Chart interpretation exercises:
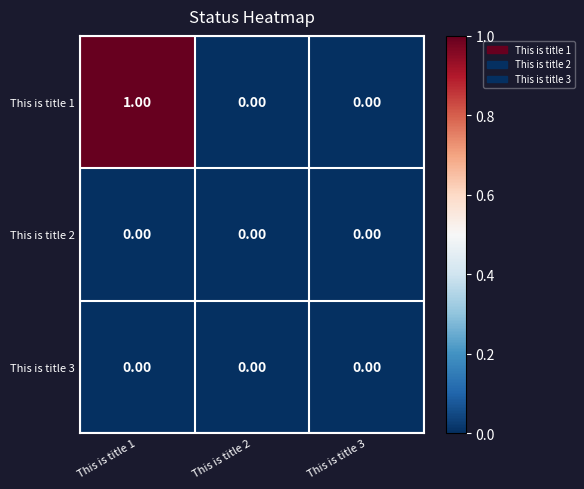

Which series has the largest total across all categories?

This is title 1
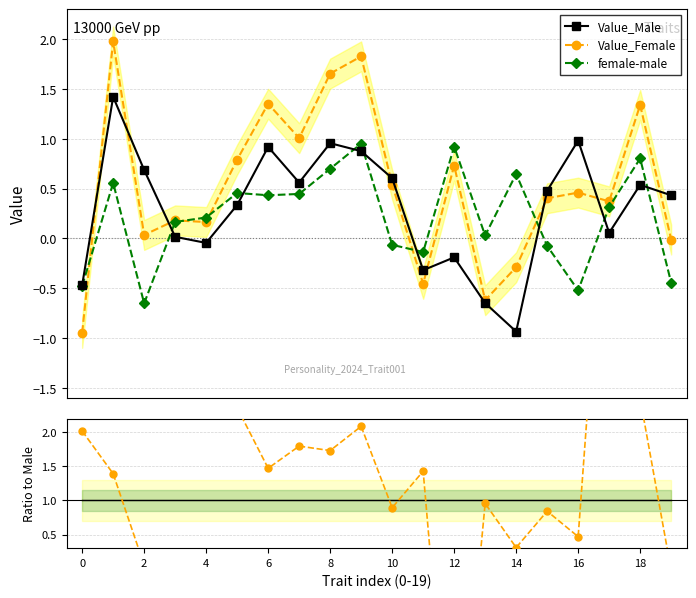

At how many categories does at least one series exceed -3?

20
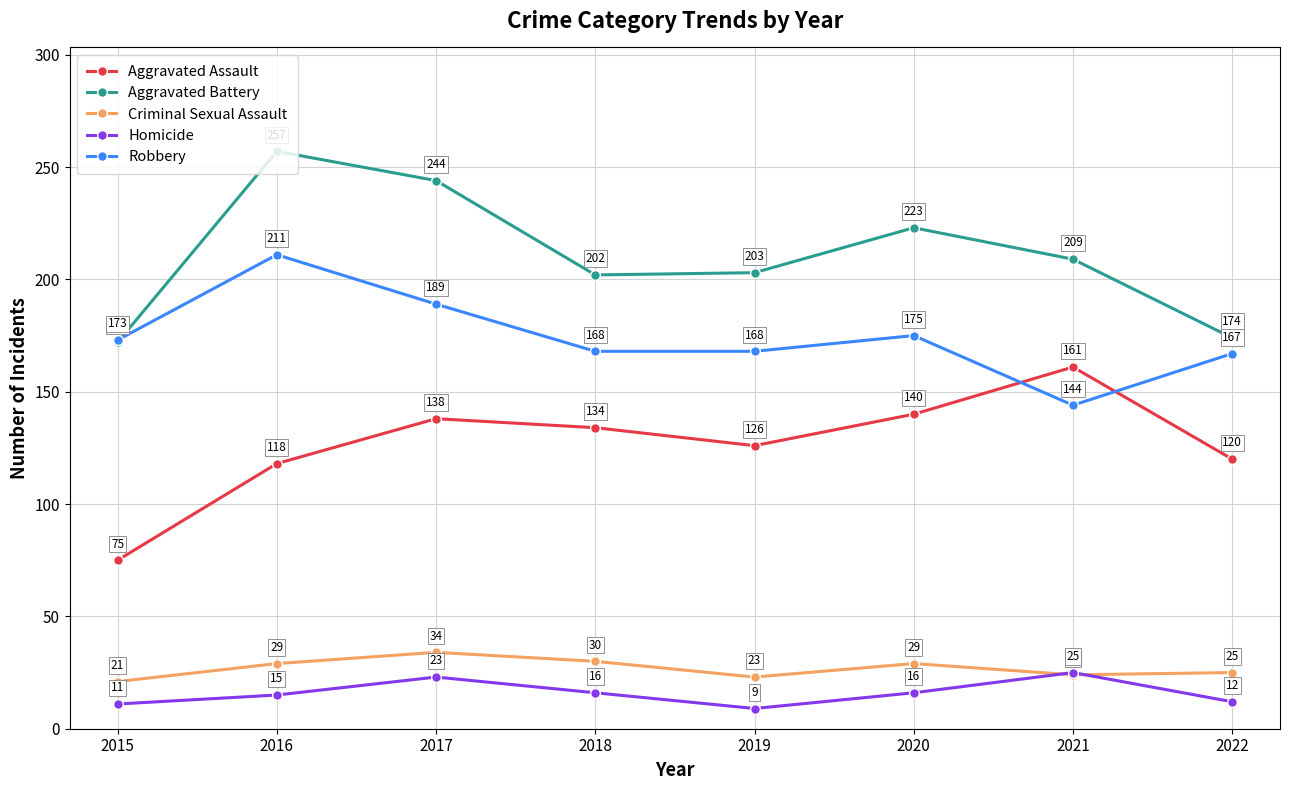

Is this an area chart (filled region under the line)?

No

**To do**:
Copy every line of the entries above word for word, leaving out the pictures.

**Task solution**:
Which series has the largest total across all categories?

This is title 1

At how many categories does at least one series exceed -3?

20

Is this an area chart (filled region under the line)?

No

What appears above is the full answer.